As I’ve said before, I can imagine a situation in which it might be necessary to launch an assault against an enemy in order to protect one’s own life, even if it might not be possible to guarantee that no innocent people would be killed. However, I cannot imagine a realistic situation in which it would be necessary to torture an individual. Sure, one could devise a fictional situation where it would be the case, in the same way that Hollywood producers devise situations where a bus driver must continue driving above 50 mph, etc., but such situations don’t exist in real life.

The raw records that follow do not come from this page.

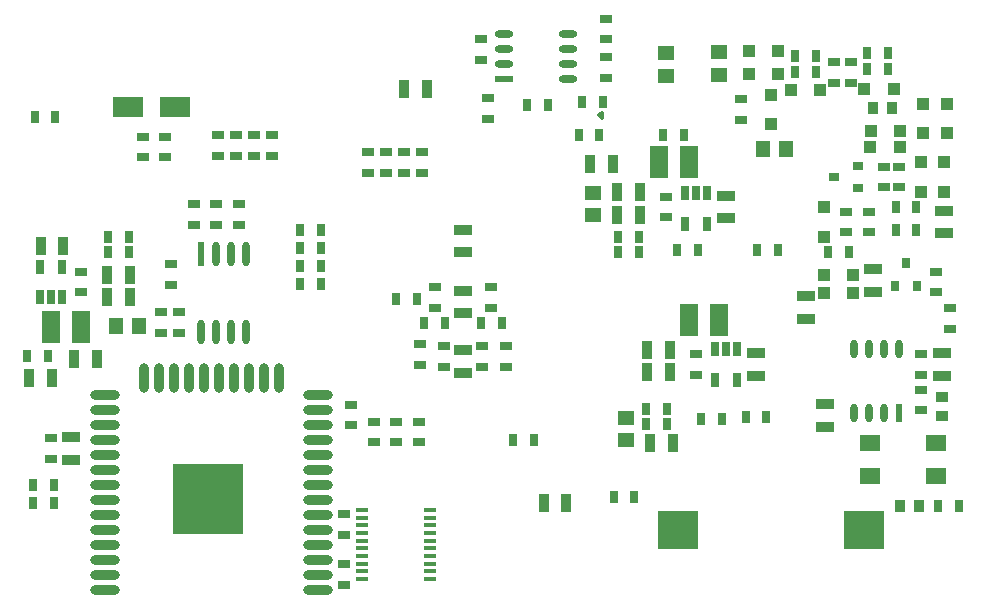
<source format=gbp>
G04 #@! TF.GenerationSoftware,KiCad,Pcbnew,5.0.0-rc2+dfsg1-3*
G04 #@! TF.CreationDate,2018-06-27T20:22:52+02:00*
G04 #@! TF.ProjectId,ulx3s,756C7833732E6B696361645F70636200,rev?*
G04 #@! TF.SameCoordinates,Original*
G04 #@! TF.FileFunction,Paste,Bot*
G04 #@! TF.FilePolarity,Positive*
%FSLAX46Y46*%
G04 Gerber Fmt 4.6, Leading zero omitted, Abs format (unit mm)*
G04 Created by KiCad (PCBNEW 5.0.0-rc2+dfsg1-3) date Wed Jun 27 20:22:52 2018*
%MOMM*%
%LPD*%
G01*
G04 APERTURE LIST*
%ADD10C,0.350000*%
%ADD11R,3.500000X3.300000*%
%ADD12R,1.550000X0.600000*%
%ADD13O,1.550000X0.600000*%
%ADD14R,0.600000X2.100000*%
%ADD15O,0.600000X2.100000*%
%ADD16R,0.600000X1.550000*%
%ADD17O,0.600000X1.550000*%
%ADD18R,1.000000X0.400000*%
%ADD19R,0.700000X1.200000*%
%ADD20O,2.500000X0.900000*%
%ADD21O,0.900000X2.500000*%
%ADD22R,6.000000X6.000000*%
%ADD23R,1.800000X1.400000*%
%ADD24R,0.970000X1.500000*%
%ADD25R,0.670000X1.000000*%
%ADD26R,1.500000X0.970000*%
%ADD27R,1.000000X0.670000*%
%ADD28R,1.000000X1.000000*%
%ADD29R,1.500000X2.700000*%
%ADD30R,1.295000X1.400000*%
%ADD31R,1.400000X1.295000*%
%ADD32R,2.500000X1.800000*%
%ADD33R,0.800000X0.900000*%
%ADD34R,0.900000X0.800000*%
%ADD35R,0.820000X1.000000*%
%ADD36R,1.000000X0.820000*%
G04 APERTURE END LIST*
D10*
G04 #@! TO.C,GPDI1*
X150296000Y-71062000D02*
X150046000Y-70812000D01*
X150046000Y-70812000D02*
X150296000Y-70562000D01*
X150296000Y-70562000D02*
X150296000Y-71062000D01*
G04 #@! TD*
D11*
G04 #@! TO.C,BAT1*
X172485000Y-105870000D03*
X156685000Y-105870000D03*
G04 #@! TD*
D12*
G04 #@! TO.C,U11*
X141980000Y-67706500D03*
D13*
X141980000Y-66436500D03*
X141980000Y-65166500D03*
X141980000Y-63896500D03*
X147380000Y-63896500D03*
X147380000Y-65166500D03*
X147380000Y-66436500D03*
X147380000Y-67706500D03*
G04 #@! TD*
D14*
G04 #@! TO.C,U10*
X116340000Y-82520000D03*
D15*
X117610000Y-82520000D03*
X118880000Y-82520000D03*
X120150000Y-82520000D03*
X120150000Y-89124000D03*
X118880000Y-89124000D03*
X117610000Y-89124000D03*
X116340000Y-89124000D03*
G04 #@! TD*
D16*
G04 #@! TO.C,U7*
X175395000Y-96015000D03*
D17*
X174125000Y-96015000D03*
X172855000Y-96015000D03*
X171585000Y-96015000D03*
X171585000Y-90615000D03*
X172855000Y-90615000D03*
X174125000Y-90615000D03*
X175395000Y-90615000D03*
G04 #@! TD*
D18*
G04 #@! TO.C,U6*
X129935000Y-104215000D03*
X129935000Y-104865000D03*
X129935000Y-105515000D03*
X129935000Y-106165000D03*
X129935000Y-106815000D03*
X129935000Y-107465000D03*
X129935000Y-108115000D03*
X129935000Y-108765000D03*
X129935000Y-109415000D03*
X129935000Y-110065000D03*
X135735000Y-110065000D03*
X135735000Y-109415000D03*
X135735000Y-108765000D03*
X135735000Y-108115000D03*
X135735000Y-107465000D03*
X135735000Y-106815000D03*
X135735000Y-106165000D03*
X135735000Y-105515000D03*
X135735000Y-104865000D03*
X135735000Y-104215000D03*
G04 #@! TD*
D19*
G04 #@! TO.C,U5*
X157285000Y-77392000D03*
X158235000Y-77392000D03*
X159185000Y-77392000D03*
X159185000Y-79992000D03*
X157285000Y-79992000D03*
G04 #@! TD*
G04 #@! TO.C,U3*
X159825000Y-90600000D03*
X160775000Y-90600000D03*
X161725000Y-90600000D03*
X161725000Y-93200000D03*
X159825000Y-93200000D03*
G04 #@! TD*
G04 #@! TO.C,U4*
X104575000Y-86215000D03*
X103625000Y-86215000D03*
X102675000Y-86215000D03*
X102675000Y-83615000D03*
X104575000Y-83615000D03*
G04 #@! TD*
D20*
G04 #@! TO.C,U9*
X126230000Y-111000000D03*
X126230000Y-109730000D03*
X126230000Y-108460000D03*
X126230000Y-107190000D03*
X126230000Y-105920000D03*
X126230000Y-104650000D03*
X126230000Y-103380000D03*
X126230000Y-102110000D03*
X126230000Y-100840000D03*
X126230000Y-99570000D03*
X126230000Y-98300000D03*
X126230000Y-97030000D03*
X126230000Y-95760000D03*
X126230000Y-94490000D03*
D21*
X122945000Y-93000000D03*
X121675000Y-93000000D03*
X120405000Y-93000000D03*
X119135000Y-93000000D03*
X117865000Y-93000000D03*
X116595000Y-93000000D03*
X115325000Y-93000000D03*
X114055000Y-93000000D03*
X112785000Y-93000000D03*
X111515000Y-93000000D03*
D20*
X108230000Y-94490000D03*
X108230000Y-95760000D03*
X108230000Y-97030000D03*
X108230000Y-98300000D03*
X108230000Y-99570000D03*
X108230000Y-100840000D03*
X108230000Y-102110000D03*
X108230000Y-103380000D03*
X108230000Y-104650000D03*
X108230000Y-105920000D03*
X108230000Y-107190000D03*
X108230000Y-108460000D03*
X108230000Y-109730000D03*
X108230000Y-111000000D03*
D22*
X116930000Y-103300000D03*
G04 #@! TD*
D23*
G04 #@! TO.C,Y2*
X178576000Y-98522000D03*
X172976000Y-98522000D03*
X172976000Y-101322000D03*
X178576000Y-101322000D03*
G04 #@! TD*
D24*
G04 #@! TO.C,C47*
X133546000Y-68550000D03*
X135456000Y-68550000D03*
G04 #@! TD*
G04 #@! TO.C,C1*
X102748500Y-81885000D03*
X104658500Y-81885000D03*
G04 #@! TD*
D25*
G04 #@! TO.C,C2*
X153985000Y-96910000D03*
X155735000Y-96910000D03*
G04 #@! TD*
D24*
G04 #@! TO.C,C3*
X156015000Y-90630000D03*
X154105000Y-90630000D03*
G04 #@! TD*
G04 #@! TO.C,C4*
X154105000Y-92535000D03*
X156015000Y-92535000D03*
G04 #@! TD*
D26*
G04 #@! TO.C,C5*
X163315000Y-90945000D03*
X163315000Y-92855000D03*
G04 #@! TD*
D25*
G04 #@! TO.C,C6*
X151645000Y-82375000D03*
X153395000Y-82375000D03*
G04 #@! TD*
D24*
G04 #@! TO.C,C7*
X153475000Y-79200000D03*
X151565000Y-79200000D03*
G04 #@! TD*
G04 #@! TO.C,C8*
X153475000Y-77295000D03*
X151565000Y-77295000D03*
G04 #@! TD*
D26*
G04 #@! TO.C,C9*
X160775000Y-79520000D03*
X160775000Y-77610000D03*
G04 #@! TD*
D25*
G04 #@! TO.C,C10*
X108465000Y-81105000D03*
X110215000Y-81105000D03*
G04 #@! TD*
D24*
G04 #@! TO.C,C11*
X108385000Y-84280000D03*
X110295000Y-84280000D03*
G04 #@! TD*
G04 #@! TO.C,C12*
X110295000Y-86185000D03*
X108385000Y-86185000D03*
G04 #@! TD*
D26*
G04 #@! TO.C,C13*
X173221000Y-83833000D03*
X173221000Y-85743000D03*
G04 #@! TD*
D27*
G04 #@! TO.C,C14*
X175380000Y-76900000D03*
X175380000Y-75150000D03*
G04 #@! TD*
D26*
G04 #@! TO.C,C15*
X105276000Y-99967000D03*
X105276000Y-98057000D03*
G04 #@! TD*
G04 #@! TO.C,C16*
X167506000Y-88029000D03*
X167506000Y-86119000D03*
G04 #@! TD*
G04 #@! TO.C,C17*
X138500000Y-90665000D03*
X138500000Y-92575000D03*
G04 #@! TD*
D27*
G04 #@! TO.C,C18*
X150589600Y-64359000D03*
X150589600Y-62609000D03*
G04 #@! TD*
D26*
G04 #@! TO.C,C19*
X138500000Y-82375000D03*
X138500000Y-80465000D03*
G04 #@! TD*
G04 #@! TO.C,C20*
X138500000Y-87575000D03*
X138500000Y-85665000D03*
G04 #@! TD*
D24*
G04 #@! TO.C,C21*
X103706000Y-93061000D03*
X101796000Y-93061000D03*
G04 #@! TD*
G04 #@! TO.C,C22*
X154359000Y-98504000D03*
X156269000Y-98504000D03*
G04 #@! TD*
G04 #@! TO.C,C23*
X105591000Y-91392000D03*
X107501000Y-91392000D03*
G04 #@! TD*
G04 #@! TO.C,C24*
X151189000Y-74882000D03*
X149279000Y-74882000D03*
G04 #@! TD*
D27*
G04 #@! TO.C,C25*
X140900000Y-87095000D03*
X140900000Y-85345000D03*
G04 #@! TD*
G04 #@! TO.C,C26*
X136100000Y-87095000D03*
X136100000Y-85345000D03*
G04 #@! TD*
G04 #@! TO.C,C27*
X136900000Y-92095000D03*
X136900000Y-90345000D03*
G04 #@! TD*
G04 #@! TO.C,C28*
X140100000Y-90345000D03*
X140100000Y-92095000D03*
G04 #@! TD*
G04 #@! TO.C,C29*
X142100000Y-92095000D03*
X142100000Y-90345000D03*
G04 #@! TD*
G04 #@! TO.C,C30*
X134900000Y-90145000D03*
X134900000Y-91895000D03*
G04 #@! TD*
D25*
G04 #@! TO.C,C31*
X135225000Y-88420000D03*
X136975000Y-88420000D03*
G04 #@! TD*
G04 #@! TO.C,C32*
X140025000Y-88420000D03*
X141775000Y-88420000D03*
G04 #@! TD*
G04 #@! TO.C,C33*
X163425000Y-82220000D03*
X165175000Y-82220000D03*
G04 #@! TD*
G04 #@! TO.C,C34*
X158375000Y-82220000D03*
X156625000Y-82220000D03*
G04 #@! TD*
D27*
G04 #@! TO.C,C35*
X177300000Y-94025000D03*
X177300000Y-95775000D03*
G04 #@! TD*
D24*
G04 #@! TO.C,C46*
X145342000Y-103584000D03*
X147252000Y-103584000D03*
G04 #@! TD*
D25*
G04 #@! TO.C,C48*
X103995000Y-70963000D03*
X102245000Y-70963000D03*
G04 #@! TD*
G04 #@! TO.C,C49*
X103372000Y-91156000D03*
X101622000Y-91156000D03*
G04 #@! TD*
D27*
G04 #@! TO.C,C50*
X179713000Y-88856000D03*
X179713000Y-87106000D03*
G04 #@! TD*
D25*
G04 #@! TO.C,C51*
X180473000Y-103856000D03*
X178723000Y-103856000D03*
G04 #@! TD*
G04 #@! TO.C,C52*
X158645000Y-96490000D03*
X160395000Y-96490000D03*
G04 #@! TD*
G04 #@! TO.C,C53*
X132827200Y-86330000D03*
X134577200Y-86330000D03*
G04 #@! TD*
D26*
G04 #@! TO.C,C54*
X169172000Y-95281000D03*
X169172000Y-97191000D03*
G04 #@! TD*
G04 #@! TO.C,D11*
X179190000Y-80790000D03*
X179190000Y-78880000D03*
G04 #@! TD*
D28*
G04 #@! TO.C,D10*
X169050000Y-84280000D03*
X171550000Y-84280000D03*
G04 #@! TD*
G04 #@! TO.C,D12*
X169030000Y-78585000D03*
X169030000Y-81085000D03*
G04 #@! TD*
G04 #@! TO.C,D13*
X171550000Y-85804000D03*
X169050000Y-85804000D03*
G04 #@! TD*
G04 #@! TO.C,D14*
X179190000Y-74775000D03*
X179190000Y-77275000D03*
G04 #@! TD*
G04 #@! TO.C,D15*
X177285000Y-77275000D03*
X177285000Y-74775000D03*
G04 #@! TD*
G04 #@! TO.C,D16*
X172987000Y-73503000D03*
X175487000Y-73503000D03*
G04 #@! TD*
G04 #@! TO.C,D17*
X164585000Y-69060000D03*
X164585000Y-71560000D03*
G04 #@! TD*
G04 #@! TO.C,D20*
X168756000Y-68659000D03*
X166256000Y-68659000D03*
G04 #@! TD*
G04 #@! TO.C,D21*
X174979000Y-68550000D03*
X172479000Y-68550000D03*
G04 #@! TD*
G04 #@! TO.C,D23*
X165200000Y-67262000D03*
X162700000Y-67262000D03*
G04 #@! TD*
G04 #@! TO.C,D24*
X162700000Y-65357000D03*
X165200000Y-65357000D03*
G04 #@! TD*
G04 #@! TO.C,D25*
X177412000Y-72322000D03*
X177412000Y-69822000D03*
G04 #@! TD*
G04 #@! TO.C,D26*
X179444000Y-69822000D03*
X179444000Y-72322000D03*
G04 #@! TD*
D27*
G04 #@! TO.C,R49*
X113277000Y-74360000D03*
X113277000Y-72610000D03*
G04 #@! TD*
G04 #@! TO.C,R50*
X111372000Y-72610000D03*
X111372000Y-74360000D03*
G04 #@! TD*
D25*
G04 #@! TO.C,R51*
X155455000Y-72487000D03*
X157205000Y-72487000D03*
G04 #@! TD*
D27*
G04 #@! TO.C,R52*
X171331000Y-66278000D03*
X171331000Y-68028000D03*
G04 #@! TD*
G04 #@! TO.C,R53*
X169919000Y-68028000D03*
X169919000Y-66278000D03*
G04 #@! TD*
D25*
G04 #@! TO.C,R54*
X174477000Y-65502000D03*
X172727000Y-65502000D03*
G04 #@! TD*
D27*
G04 #@! TO.C,R56*
X128390000Y-106321000D03*
X128390000Y-104571000D03*
G04 #@! TD*
G04 #@! TO.C,R57*
X117722000Y-72483000D03*
X117722000Y-74233000D03*
G04 #@! TD*
G04 #@! TO.C,R58*
X119246000Y-74233000D03*
X119246000Y-72483000D03*
G04 #@! TD*
G04 #@! TO.C,R59*
X120770000Y-72483000D03*
X120770000Y-74233000D03*
G04 #@! TD*
G04 #@! TO.C,R60*
X122294000Y-74233000D03*
X122294000Y-72483000D03*
G04 #@! TD*
D25*
G04 #@! TO.C,R61*
X145655000Y-69900000D03*
X143905000Y-69900000D03*
G04 #@! TD*
G04 #@! TO.C,R40*
X166631000Y-65738000D03*
X168381000Y-65738000D03*
G04 #@! TD*
D27*
G04 #@! TO.C,R55*
X134740000Y-96740000D03*
X134740000Y-98490000D03*
G04 #@! TD*
D26*
G04 #@! TO.C,C55*
X179078000Y-90963000D03*
X179078000Y-92873000D03*
G04 #@! TD*
D27*
G04 #@! TO.C,R65*
X177300000Y-92793000D03*
X177300000Y-91043000D03*
G04 #@! TD*
D29*
G04 #@! TO.C,L1*
X160140000Y-88090000D03*
X157600000Y-88090000D03*
G04 #@! TD*
G04 #@! TO.C,L2*
X103625000Y-88725000D03*
X106165000Y-88725000D03*
G04 #@! TD*
G04 #@! TO.C,L3*
X155060000Y-74755000D03*
X157600000Y-74755000D03*
G04 #@! TD*
D25*
G04 #@! TO.C,R1*
X171175000Y-82375000D03*
X169425000Y-82375000D03*
G04 #@! TD*
D27*
G04 #@! TO.C,R2*
X172840000Y-78960000D03*
X172840000Y-80710000D03*
G04 #@! TD*
G04 #@! TO.C,R3*
X162045000Y-71185000D03*
X162045000Y-69435000D03*
G04 #@! TD*
D25*
G04 #@! TO.C,R4*
X176890000Y-80470000D03*
X175140000Y-80470000D03*
G04 #@! TD*
D27*
G04 #@! TO.C,R5*
X174110000Y-75150000D03*
X174110000Y-76900000D03*
G04 #@! TD*
G04 #@! TO.C,R6*
X178555000Y-85790000D03*
X178555000Y-84040000D03*
G04 #@! TD*
G04 #@! TO.C,R7*
X113785000Y-85155000D03*
X113785000Y-83405000D03*
G04 #@! TD*
G04 #@! TO.C,R8*
X170935000Y-80710000D03*
X170935000Y-78960000D03*
G04 #@! TD*
G04 #@! TO.C,R9*
X128390000Y-110555000D03*
X128390000Y-108805000D03*
G04 #@! TD*
D25*
G04 #@! TO.C,R10*
X151264000Y-103076000D03*
X153014000Y-103076000D03*
G04 #@! TD*
D27*
G04 #@! TO.C,R11*
X119515000Y-80093000D03*
X119515000Y-78343000D03*
G04 #@! TD*
G04 #@! TO.C,R12*
X114420000Y-89219000D03*
X114420000Y-87469000D03*
G04 #@! TD*
D25*
G04 #@! TO.C,R13*
X175140000Y-78565000D03*
X176890000Y-78565000D03*
G04 #@! TD*
G04 #@! TO.C,R14*
X124721000Y-85060000D03*
X126471000Y-85060000D03*
G04 #@! TD*
G04 #@! TO.C,R15*
X126471000Y-83536000D03*
X124721000Y-83536000D03*
G04 #@! TD*
G04 #@! TO.C,R16*
X124721000Y-82012000D03*
X126471000Y-82012000D03*
G04 #@! TD*
G04 #@! TO.C,R17*
X126471000Y-80470000D03*
X124721000Y-80470000D03*
G04 #@! TD*
D27*
G04 #@! TO.C,R18*
X130422000Y-73898000D03*
X130422000Y-75648000D03*
G04 #@! TD*
G04 #@! TO.C,R19*
X131961000Y-73898000D03*
X131961000Y-75648000D03*
G04 #@! TD*
G04 #@! TO.C,R20*
X133485000Y-73898000D03*
X133485000Y-75648000D03*
G04 #@! TD*
G04 #@! TO.C,R21*
X135009000Y-75648000D03*
X135009000Y-73898000D03*
G04 #@! TD*
G04 #@! TO.C,R22*
X140025500Y-66105000D03*
X140025500Y-64355000D03*
G04 #@! TD*
G04 #@! TO.C,R23*
X140597000Y-71076000D03*
X140597000Y-69326000D03*
G04 #@! TD*
G04 #@! TO.C,R24*
X150615000Y-67647000D03*
X150615000Y-65897000D03*
G04 #@! TD*
D25*
G04 #@! TO.C,R25*
X148300000Y-72487000D03*
X150050000Y-72487000D03*
G04 #@! TD*
G04 #@! TO.C,R26*
X150362000Y-69693000D03*
X148612000Y-69693000D03*
G04 #@! TD*
D27*
G04 #@! TO.C,R27*
X129025000Y-95300000D03*
X129025000Y-97050000D03*
G04 #@! TD*
G04 #@! TO.C,R28*
X117595000Y-78343000D03*
X117595000Y-80093000D03*
G04 #@! TD*
G04 #@! TO.C,R29*
X112896000Y-89219000D03*
X112896000Y-87469000D03*
G04 #@! TD*
G04 #@! TO.C,R30*
X115690000Y-78343000D03*
X115690000Y-80093000D03*
G04 #@! TD*
D25*
G04 #@! TO.C,R31*
X142755000Y-98250000D03*
X144505000Y-98250000D03*
G04 #@! TD*
D27*
G04 #@! TO.C,R32*
X132835000Y-98490000D03*
X132835000Y-96740000D03*
G04 #@! TD*
G04 #@! TO.C,R33*
X130930000Y-96740000D03*
X130930000Y-98490000D03*
G04 #@! TD*
D25*
G04 #@! TO.C,R34*
X102115000Y-103600000D03*
X103865000Y-103600000D03*
G04 #@! TD*
G04 #@! TO.C,R35*
X102115000Y-102060000D03*
X103865000Y-102060000D03*
G04 #@! TD*
D27*
G04 #@! TO.C,R38*
X103576500Y-99905000D03*
X103576500Y-98155000D03*
G04 #@! TD*
D25*
G04 #@! TO.C,R39*
X164190000Y-96345000D03*
X162440000Y-96345000D03*
G04 #@! TD*
G04 #@! TO.C,R63*
X168381000Y-67135000D03*
X166631000Y-67135000D03*
G04 #@! TD*
G04 #@! TO.C,R64*
X174475000Y-66899000D03*
X172725000Y-66899000D03*
G04 #@! TD*
G04 #@! TO.C,RA1*
X153985000Y-95640000D03*
X155735000Y-95640000D03*
G04 #@! TD*
G04 #@! TO.C,RA2*
X110215000Y-82375000D03*
X108465000Y-82375000D03*
G04 #@! TD*
G04 #@! TO.C,RA3*
X151645000Y-81105000D03*
X153395000Y-81105000D03*
G04 #@! TD*
D27*
G04 #@! TO.C,RB1*
X158235000Y-92775000D03*
X158235000Y-91025000D03*
G04 #@! TD*
G04 #@! TO.C,RB2*
X106165000Y-85790000D03*
X106165000Y-84040000D03*
G04 #@! TD*
G04 #@! TO.C,RB3*
X155695000Y-79440000D03*
X155695000Y-77690000D03*
G04 #@! TD*
D30*
G04 #@! TO.C,RD9*
X165821500Y-73630000D03*
X163886500Y-73630000D03*
G04 #@! TD*
D31*
G04 #@! TO.C,RD51*
X155710000Y-65550500D03*
X155710000Y-67485500D03*
G04 #@! TD*
G04 #@! TO.C,RD52*
X160155000Y-67358500D03*
X160155000Y-65423500D03*
G04 #@! TD*
G04 #@! TO.C,RP1*
X152281000Y-96393500D03*
X152281000Y-98328500D03*
G04 #@! TD*
D30*
G04 #@! TO.C,RP2*
X111069500Y-88598000D03*
X109134500Y-88598000D03*
G04 #@! TD*
D31*
G04 #@! TO.C,RP3*
X149472000Y-77343500D03*
X149472000Y-79278500D03*
G04 #@! TD*
D32*
G04 #@! TO.C,D8*
X110149000Y-70074000D03*
X114149000Y-70074000D03*
G04 #@! TD*
D33*
G04 #@! TO.C,Q1*
X176015000Y-83280000D03*
X175065000Y-85280000D03*
X176965000Y-85280000D03*
G04 #@! TD*
D34*
G04 #@! TO.C,Q2*
X171935000Y-75075000D03*
X171935000Y-76975000D03*
X169935000Y-76025000D03*
G04 #@! TD*
D28*
G04 #@! TO.C,D27*
X175502000Y-72106000D03*
X173002000Y-72106000D03*
G04 #@! TD*
D35*
G04 #@! TO.C,R66*
X173198000Y-70201000D03*
X174798000Y-70201000D03*
G04 #@! TD*
D36*
G04 #@! TO.C,C56*
X179078000Y-96274000D03*
X179078000Y-94674000D03*
G04 #@! TD*
D35*
G04 #@! TO.C,C57*
X177084000Y-103856000D03*
X175484000Y-103856000D03*
G04 #@! TD*
M02*

</source>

Of course it is. While it isn’t something that we like, it’s something that’s an inevtiable part of many sorts of military operations.
The whole point of moral comparison is to figure out what differences are relevant and which are not between two situations. It doesn’t matter that torture and CD aren’t directly, exactly analagous. What matters is that the fact that we wish wasn’t a part of accomplishing our goals just isn’t a relevant difference.
Good to know that you think it’s impossible. We’d better not think about it then!